ManageIQ / kubeclient

A Ruby client for Kubernetes REST API
MIT License
416 stars 166 forks source link

improve informer test #594

Closed grosser closed 1 year ago

grosser commented 1 year ago

making all the threads terminate and no longer killing things ... 3 green ci runs 🤞

cben commented 1 year ago

@agrare I don't know if you have been following the Kubeclient::Informer class on master branch, but perhaps it's interesting for future use in manageiq (?). Either way, you may have useful experience to share here from how manageiq is killing & restarting watches... That's a long way of saying "please review" :wink:

[P.S. entirely out-of-scope here, but there is the unfinished business of #488. The blocker there was we didn't know how to implement watch .finish with Faraday :shrug: @agrare I was considering maybe dropping .finish in 5.0 and letting you figure out how to bring it back when you want to upgrade ManageIQ :stuck_out_tongue_closed_eyes: But now I realize Informer relies on it deeply, and I suspect so would any advanced usage of watches?]

agrare commented 1 year ago

I don't know if you have been following the Kubeclient::Informer class on master branch, but perhaps it's interesting for future use in manageiq (?)

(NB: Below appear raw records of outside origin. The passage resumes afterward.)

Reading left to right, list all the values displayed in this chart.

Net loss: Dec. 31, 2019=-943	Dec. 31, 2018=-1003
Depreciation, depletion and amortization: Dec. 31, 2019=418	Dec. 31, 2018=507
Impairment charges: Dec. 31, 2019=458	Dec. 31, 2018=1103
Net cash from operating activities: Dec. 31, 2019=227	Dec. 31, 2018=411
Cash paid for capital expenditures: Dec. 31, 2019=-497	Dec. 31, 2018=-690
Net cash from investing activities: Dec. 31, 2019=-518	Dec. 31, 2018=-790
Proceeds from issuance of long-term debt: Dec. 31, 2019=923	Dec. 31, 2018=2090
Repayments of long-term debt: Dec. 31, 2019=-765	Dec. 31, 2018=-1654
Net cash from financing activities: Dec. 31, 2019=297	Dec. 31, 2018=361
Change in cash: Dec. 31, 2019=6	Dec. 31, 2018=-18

Hey @cben! No I hadn't seen this, it definitely looks intriguing though we try not to cache inventory to keep our memory usage down so I doubt we'd use it directly but I can definitely see how this would be useful if your code were only interacting with kubeclient.

There definitely could be a more user friendly interface around watches since it seems we are solving the same issues.

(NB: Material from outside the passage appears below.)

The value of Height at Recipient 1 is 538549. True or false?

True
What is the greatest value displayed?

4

Either way, you may have useful experience to share here from how manageiq is killing & restarting watches... That's a long way of saying "please review"

I notice a few minor differences in how we handle this compared to the Informer class:

  1. Our initial collection we don't pass resource_version: '0' to the get_
  2. If a watch breaks unexpectedly we retry with the same resourceVersion where it looks like this gets the whole collection again (?)
  3. If we get an error with 410 Gone we set resourceVersion to nil and restart the watch.
  4. We use a Concurrent::AtomicBoolean to indicate to the watch thread if it should break out after the watch.finish or retry

I believe we pulled this logic from the kubevirt/cnv ManageIQ provider which was contributed by the kubevirt team. Not saying this is better or worse than the Informer implementation just noting the differences.

But now I realize Informer relies on it deeply, and I suspect so would any advanced usage of watches?]

Yes we do use #finish to get a watch to break out so that we can join cleanly but we join with a timeout and .kill the thread if it doesn't respond. We also aren't trying to keep a cache consistent from this thread though.

What is the purpose of the waiter thread? I looks like it'll stop the watch after 15 minutes?

grosser commented 1 year ago

I think this is a good step forward, so prefer to merge and then iterate further if there are still open issues.

cben commented 1 year ago

Sorry, missed your reply entirely.

FWIW, Thread.pass is advisory, so not sure it can really "fix" things:

Give the thread scheduler a hint to pass execution to another thread. A running thread may or may not switch, it depends on OS and processor.

I'm still somewhat concerned a call to stop_worker might get stuck for a long time.
But yes, previous behavior was chaotic, so I guess it's an advance. :+1:

And I'm certainly happy about CI looking reliably green now :tada: Merging.